Overall, I'd give the movie a 7/10. I enjoyed it but felt it was lacking in some ways that could have made it outstanding.

Thursday, June 12, 2014

being the leader

It's always nice to get back to basics in any work, particularly with horses. There's something about working with a green horse that brings out my creativity. I have my methods down and understand how to get the results I want. Because my big guy has been sick, I've been working with a horse that was trained and sold, and purchased back after hardly being  touched in over two years, so I'm not totally starting over but she is spoiled. But I have to say that it sure seemed like it the first few sessions of groundwork.

I use a form of natural horsemanship that goes by the principles of the human taking over as the herd leader. When the leader says to move the feet, the follower does that. When the leader says come and be close to them where it's safe, the follower does that gladly. The wrong things are made difficult and the right things made easy. It really is that simple in principle.

But to be a leader, one must be able to communicate. Horses and humans speak different languages, but we are both adaptable. Somewhere in the middle, we compromise and speak a language that both of us understand. It's like going to a foreign country where no one speaks your language, so you have to learn theirs or stay lost and frustrated. In the case with horses, we have to mostly learn their language, a language of movement, reward, and trust. By using a language the horse more fully understands, we can get what we want from them more easily, because they understand us.

I realize I'm sort of babbling here, but I was thinking about the progress I made with this mare in only a hand full of groundwork sessions. She went from being a spoiled brat (when she used to be a real sweetheart the last time I saw her before she was sold) to being the horse that I remembered. It took standing up to her tantrums and not backing down but we got there. I also only take the sessions one step at a time, so that once we pushed through one comfort zone and expanded her trust in me as leader, we ended on a good note. The next session, I'd push a little more, we'd work through a tantrum and then end on a good note. She's a fast learner, a grade horse but clearly an Arabian/Paint cross. Very smart and calm. She wanted a strong leader who could tell her where the boundaries were but one who was fair and gentle whose judgment she could trust.
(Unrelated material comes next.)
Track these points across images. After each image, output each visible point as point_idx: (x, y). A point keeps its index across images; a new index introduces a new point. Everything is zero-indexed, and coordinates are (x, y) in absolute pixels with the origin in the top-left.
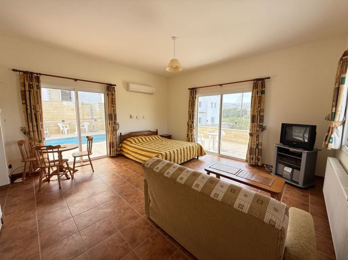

My big boy was much harder than this little mare--dominant and confident with presence galore. He continued to challenge me for years after starting natural horsemanship, but he also came to trust that he didn't have to worry about anything unless I told him to worry, so he stayed calm. This little mare just had to be reminded that humans had to be respected as the leader and she gladly relinquished her attempts at leadership and now just wants to be with humans, completely loving and obedient.

All it takes is understanding between two species to attain that. Every horse is different, but they will all gladly follow a strong leader who can assure they won't be harmed. It's amazing to see that process again.

Next week, I get on her for the first time. It's probably been over two years since she had a rider on her back, so I am treating this like a colt starting. It will be interesting to see how she takes it. The saddle was no big deal today, but a rider on the back really changes things.

While my big guy is regaining his spirit and some weight, I have this cute little project to keep me busy. I'm grateful to the owner for giving me this chance to do something useful for her that gets my mind off my horse's problems.

I'll post updates when I have significant news on Sweetie.